Benchmarks should be a comparison and one can very well do a comparison between exactly same deployment on exactly same infrastructure with 2 different storage types without going so deep into the weeds. It is crucial to understand the environment of the actual benchmark, but many of the things you mention are less important unless you want to investigate what actually is going on under the hood (hoping to improve something). Also note that to many people looking to run database workloads on K8s / CEPH, knowing that someone was able to run with 18k TPS without pulling rabbits from their sleeves is much helpful, and people asking all of these details basically makes people less willing to share, which is not helpful at all. Be that as it may, as mentioned on another thread, we ran benchmarks on Premise/open Shift / CEPH, and I will try to answer as much of your questions as possible on these benchmarks. If you want more details, LMK...
* Stack is: Openshift - RBD - Network - CEPH node - VMWare VMDK - SAN storage
* Network (AFAIK) is 10g, I haven't tested network latency or storage latency, but the roundtrip for a commit (which pg_bench and pg_tps_optimizer call latency) took about is 30ms running 233 clients / 17k TPS.
* no fancy stuff like reliable Ethernet that's used for iSCSI / NVMe over IP or something like that * I mostly ran with pg_tps_optimizer and it is designed to test storage performance (not performance from app perspective) the way it works things like shared buffer size is less important.
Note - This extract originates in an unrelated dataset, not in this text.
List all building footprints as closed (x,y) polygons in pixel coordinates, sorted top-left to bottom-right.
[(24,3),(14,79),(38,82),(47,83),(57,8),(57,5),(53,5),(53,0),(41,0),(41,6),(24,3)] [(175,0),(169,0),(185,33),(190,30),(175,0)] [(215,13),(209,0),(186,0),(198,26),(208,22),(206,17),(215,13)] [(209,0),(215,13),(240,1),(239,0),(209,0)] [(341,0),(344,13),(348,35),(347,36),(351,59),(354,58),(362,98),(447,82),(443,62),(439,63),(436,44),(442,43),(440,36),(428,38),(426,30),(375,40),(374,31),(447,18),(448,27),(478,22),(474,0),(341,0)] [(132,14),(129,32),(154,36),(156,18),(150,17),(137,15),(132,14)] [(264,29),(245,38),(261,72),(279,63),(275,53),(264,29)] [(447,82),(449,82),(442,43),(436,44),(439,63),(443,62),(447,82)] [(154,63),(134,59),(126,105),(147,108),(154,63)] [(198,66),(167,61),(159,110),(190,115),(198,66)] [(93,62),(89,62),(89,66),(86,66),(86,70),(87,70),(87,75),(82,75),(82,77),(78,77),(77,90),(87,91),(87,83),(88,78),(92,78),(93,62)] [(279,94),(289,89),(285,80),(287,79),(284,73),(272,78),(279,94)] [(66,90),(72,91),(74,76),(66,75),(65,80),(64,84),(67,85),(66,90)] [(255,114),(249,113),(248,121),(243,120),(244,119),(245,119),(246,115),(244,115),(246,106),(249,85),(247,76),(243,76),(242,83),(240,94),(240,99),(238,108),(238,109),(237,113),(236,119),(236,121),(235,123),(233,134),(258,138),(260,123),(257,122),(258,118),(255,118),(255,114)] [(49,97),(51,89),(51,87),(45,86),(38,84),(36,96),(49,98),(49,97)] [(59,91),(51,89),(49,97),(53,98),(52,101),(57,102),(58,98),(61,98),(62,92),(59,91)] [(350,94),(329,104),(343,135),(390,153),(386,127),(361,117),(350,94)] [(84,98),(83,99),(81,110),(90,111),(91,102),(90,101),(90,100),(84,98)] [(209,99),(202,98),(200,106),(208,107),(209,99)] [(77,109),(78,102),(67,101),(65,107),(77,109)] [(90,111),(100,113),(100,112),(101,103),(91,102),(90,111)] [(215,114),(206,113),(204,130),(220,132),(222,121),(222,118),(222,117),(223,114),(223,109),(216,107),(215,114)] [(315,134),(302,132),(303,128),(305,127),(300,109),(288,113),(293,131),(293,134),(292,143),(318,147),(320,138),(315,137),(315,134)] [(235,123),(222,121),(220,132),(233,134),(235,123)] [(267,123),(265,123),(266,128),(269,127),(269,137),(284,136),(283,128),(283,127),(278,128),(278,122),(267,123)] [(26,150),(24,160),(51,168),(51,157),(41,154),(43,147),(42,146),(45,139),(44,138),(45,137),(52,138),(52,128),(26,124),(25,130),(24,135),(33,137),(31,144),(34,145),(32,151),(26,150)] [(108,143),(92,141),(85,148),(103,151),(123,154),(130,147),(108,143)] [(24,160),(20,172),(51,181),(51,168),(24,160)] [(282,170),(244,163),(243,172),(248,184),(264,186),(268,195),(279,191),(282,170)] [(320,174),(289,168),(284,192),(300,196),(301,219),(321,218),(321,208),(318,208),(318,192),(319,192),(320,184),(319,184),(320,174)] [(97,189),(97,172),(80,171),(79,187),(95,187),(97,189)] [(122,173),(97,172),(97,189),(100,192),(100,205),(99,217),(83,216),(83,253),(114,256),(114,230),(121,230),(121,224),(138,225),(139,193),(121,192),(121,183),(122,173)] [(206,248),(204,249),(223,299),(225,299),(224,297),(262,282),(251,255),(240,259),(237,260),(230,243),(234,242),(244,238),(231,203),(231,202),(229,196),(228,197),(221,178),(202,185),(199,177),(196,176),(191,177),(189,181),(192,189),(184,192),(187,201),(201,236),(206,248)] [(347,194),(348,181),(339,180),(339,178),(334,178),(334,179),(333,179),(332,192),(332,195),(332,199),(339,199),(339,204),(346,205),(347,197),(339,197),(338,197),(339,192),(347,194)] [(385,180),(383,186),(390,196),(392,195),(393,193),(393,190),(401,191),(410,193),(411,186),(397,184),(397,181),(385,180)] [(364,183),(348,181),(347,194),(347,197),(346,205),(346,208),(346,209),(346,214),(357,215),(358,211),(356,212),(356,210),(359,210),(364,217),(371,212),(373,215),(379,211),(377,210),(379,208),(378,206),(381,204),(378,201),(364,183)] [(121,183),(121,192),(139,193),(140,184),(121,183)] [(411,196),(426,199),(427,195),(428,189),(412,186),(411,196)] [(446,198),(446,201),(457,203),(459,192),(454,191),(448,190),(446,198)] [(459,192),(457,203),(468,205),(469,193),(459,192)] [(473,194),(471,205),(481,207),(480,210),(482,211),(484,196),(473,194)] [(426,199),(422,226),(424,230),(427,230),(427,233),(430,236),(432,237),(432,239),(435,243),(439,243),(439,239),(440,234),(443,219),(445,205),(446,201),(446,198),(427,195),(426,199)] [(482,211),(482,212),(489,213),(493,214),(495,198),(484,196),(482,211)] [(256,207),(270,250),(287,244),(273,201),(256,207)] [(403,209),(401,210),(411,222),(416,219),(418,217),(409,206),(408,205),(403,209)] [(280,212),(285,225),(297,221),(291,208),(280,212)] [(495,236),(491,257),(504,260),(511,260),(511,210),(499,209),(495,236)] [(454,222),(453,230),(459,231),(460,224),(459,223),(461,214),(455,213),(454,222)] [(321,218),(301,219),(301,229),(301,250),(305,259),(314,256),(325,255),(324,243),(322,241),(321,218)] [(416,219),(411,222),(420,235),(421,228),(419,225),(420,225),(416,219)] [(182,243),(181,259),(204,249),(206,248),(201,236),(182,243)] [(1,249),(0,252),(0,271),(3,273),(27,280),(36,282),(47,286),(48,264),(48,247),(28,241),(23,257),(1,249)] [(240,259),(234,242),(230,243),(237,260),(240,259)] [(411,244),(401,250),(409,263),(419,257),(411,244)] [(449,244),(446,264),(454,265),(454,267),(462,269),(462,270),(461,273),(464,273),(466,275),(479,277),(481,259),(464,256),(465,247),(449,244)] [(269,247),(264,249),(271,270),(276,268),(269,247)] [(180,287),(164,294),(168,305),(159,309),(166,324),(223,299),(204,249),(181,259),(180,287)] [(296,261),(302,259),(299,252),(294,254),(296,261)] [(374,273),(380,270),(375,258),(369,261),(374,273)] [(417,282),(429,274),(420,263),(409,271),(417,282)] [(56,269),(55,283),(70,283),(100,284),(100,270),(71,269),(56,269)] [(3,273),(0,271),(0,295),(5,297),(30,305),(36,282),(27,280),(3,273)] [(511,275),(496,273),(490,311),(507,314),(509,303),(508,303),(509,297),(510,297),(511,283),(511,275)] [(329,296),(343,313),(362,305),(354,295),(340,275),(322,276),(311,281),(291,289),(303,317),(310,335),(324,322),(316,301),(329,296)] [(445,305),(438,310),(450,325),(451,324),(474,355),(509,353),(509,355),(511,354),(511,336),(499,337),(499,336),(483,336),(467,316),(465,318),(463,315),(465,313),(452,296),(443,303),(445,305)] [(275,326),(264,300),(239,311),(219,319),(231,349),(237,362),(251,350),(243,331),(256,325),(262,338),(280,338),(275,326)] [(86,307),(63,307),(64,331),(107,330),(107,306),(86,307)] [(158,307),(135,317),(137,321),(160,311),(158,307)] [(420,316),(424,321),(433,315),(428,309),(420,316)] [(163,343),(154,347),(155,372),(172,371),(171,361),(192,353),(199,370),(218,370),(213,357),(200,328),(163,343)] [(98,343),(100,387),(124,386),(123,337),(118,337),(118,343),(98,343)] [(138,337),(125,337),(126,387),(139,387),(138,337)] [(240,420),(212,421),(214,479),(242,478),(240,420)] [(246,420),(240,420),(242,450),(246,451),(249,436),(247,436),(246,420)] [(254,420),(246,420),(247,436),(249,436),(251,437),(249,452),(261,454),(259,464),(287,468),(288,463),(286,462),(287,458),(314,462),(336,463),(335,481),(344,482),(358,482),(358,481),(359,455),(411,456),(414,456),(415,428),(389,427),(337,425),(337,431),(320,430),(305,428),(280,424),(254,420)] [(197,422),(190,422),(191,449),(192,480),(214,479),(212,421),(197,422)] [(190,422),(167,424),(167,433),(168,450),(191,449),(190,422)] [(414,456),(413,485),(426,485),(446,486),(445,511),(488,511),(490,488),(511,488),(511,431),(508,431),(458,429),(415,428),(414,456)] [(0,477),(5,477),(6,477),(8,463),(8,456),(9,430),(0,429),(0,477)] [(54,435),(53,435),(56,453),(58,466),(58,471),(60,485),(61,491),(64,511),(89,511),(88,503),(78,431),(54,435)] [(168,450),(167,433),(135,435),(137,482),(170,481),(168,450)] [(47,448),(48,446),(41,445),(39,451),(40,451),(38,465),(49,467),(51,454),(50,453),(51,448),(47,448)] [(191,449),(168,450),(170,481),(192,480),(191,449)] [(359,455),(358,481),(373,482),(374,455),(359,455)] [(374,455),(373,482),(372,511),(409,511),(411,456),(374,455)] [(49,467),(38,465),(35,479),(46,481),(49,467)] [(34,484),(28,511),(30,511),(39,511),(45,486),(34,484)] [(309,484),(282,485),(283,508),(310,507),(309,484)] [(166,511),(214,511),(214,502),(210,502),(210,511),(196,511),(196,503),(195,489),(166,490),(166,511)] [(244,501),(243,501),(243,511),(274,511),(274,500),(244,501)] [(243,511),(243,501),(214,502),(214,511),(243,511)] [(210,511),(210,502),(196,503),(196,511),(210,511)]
But FYI, I ran with 2GB for cluster.spec.resources.limits.memory. * What is the layout of memory buffers in PostgreSQL?
I don't understand what you are trying to get at. Running on K8s, you should trust the operator to deploy as smart as possible and not worry about stuff like this unless you are trying to actually investigate and fix problems. I ran with standard settings. * I tested with many options including. Single instance, async (with synchronous_commit is remote_write, on, remote_apply) and sync (remote_write, on, remote_apply). These tests where run on Azure VM, but I am fairly sure running on OpenShift/CEPH does not impact that much. Biggest difference with 13 clients, 12/13k TPS with sync and 17/18k TPS with async. Difference is smaller with higher number of clients. As the effect is larger with smaller number of clients, probably the effect is less severe with openshift/ceph. * AFAIK we CEPH set to keep 3 replicas. TBH, I don't see how this is of much importance. CEPH RBD kernel driver writes to both replicas in parallel. Doing more in parallel has little impact on latency and bandwidth is not the issue. * I don't know the Block sizes and frame sizes for sure. I expect it is default settings (4096). * Type of workload. Yeah, this is important stuff.
First of all, about pg_tps_optimizer. I have the most interesting information with pg_ts_optimizer. It basically runs update statements on a record in a table, and with 233 clients this is 233 tables. This really tests storage performance (we rule out things like semaphore locks). This might be compared to importing data with a separate client (which could run in parallel) for every table (or partition if you like).
With pg_bench (default workload), we see similar graphs, but we see limitations with pg_bench with higher number of clients. As all data is in the same table(s) with higher number of clients they run into contention issues (probably semaphore softlocks). As this is not a limitation of storage, I personally find this less interesting. |